While the NAL letter provides guidance as to the circumstances when a state-chartered trust company may maintain crypto assets and related cash and cash equivalents, the NAL should not be interpreted to suggest that the Staff have taken a position as to the status of a state-chartered trust company as a bank under the Advisers Act or the Company Act, as applicable. In addition, the NAL did not expand the definition of qualified custodian. The NAL only provided assurances that the Staff would not recommend enforcement action against an RIA or Regulated Fund for maintaining crypto assets and related cash and cash equivalents with state-chartered trust companies that meet certain requirements.
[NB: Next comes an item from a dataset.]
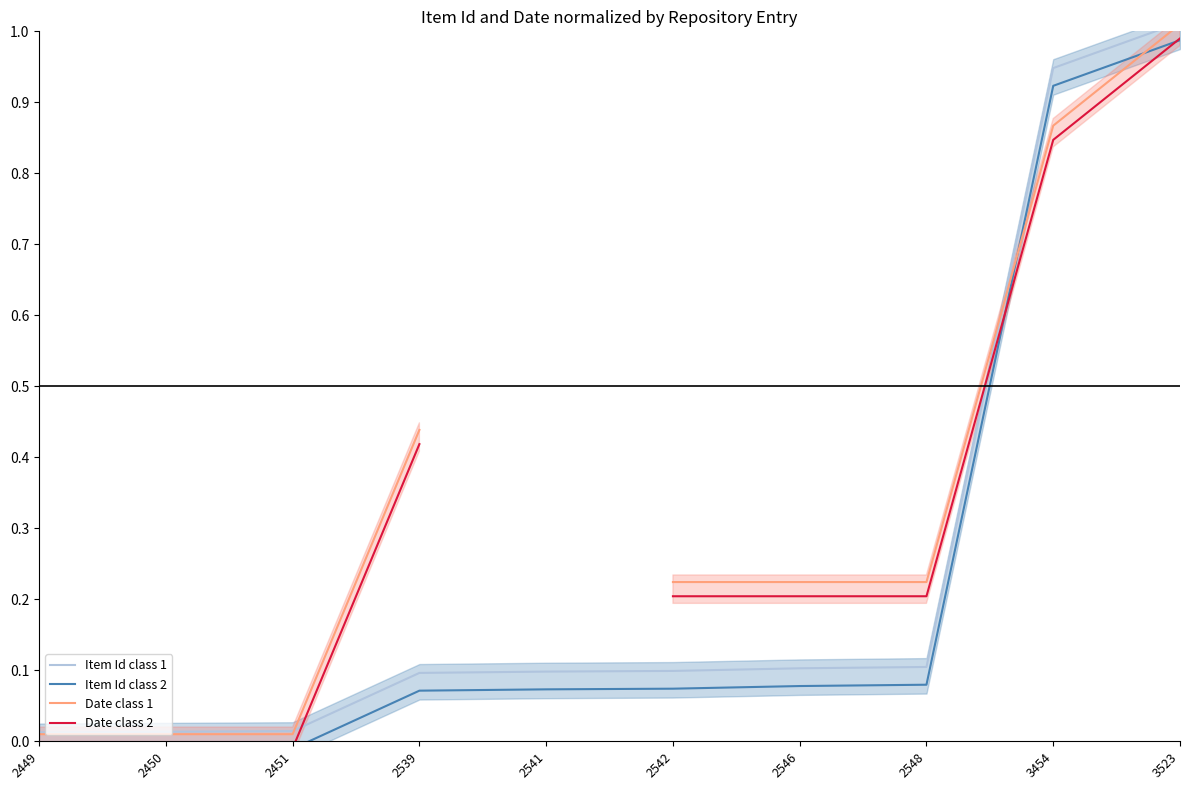

Which series has the largest range (max minus min)?

Item Id class 1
It is possible that the Commission may issue a proposal that addresses custody of crypto assets and that such a proposal would incorporate some of the provisions of the NAL.


1 In order for a state-chartered trust company to meet the definition of bank, the following conditions must be met: (1) it must do business under the laws of any State or of the U.S.; (2) a substantial portion of its business must consists of receiving deposits or exercising fiduciary powers similar to those permitted to national banks under the authority of the Office of the Comptroller of the Currency; (3) it must be supervised and examined by State or Federal authority having supervision over banks or saving associations; and (4) it is not operated for the purpose of evading the provisions of the Advisers Act or the Company Act, as applicable. This determination involves a facts and circumstances analysis.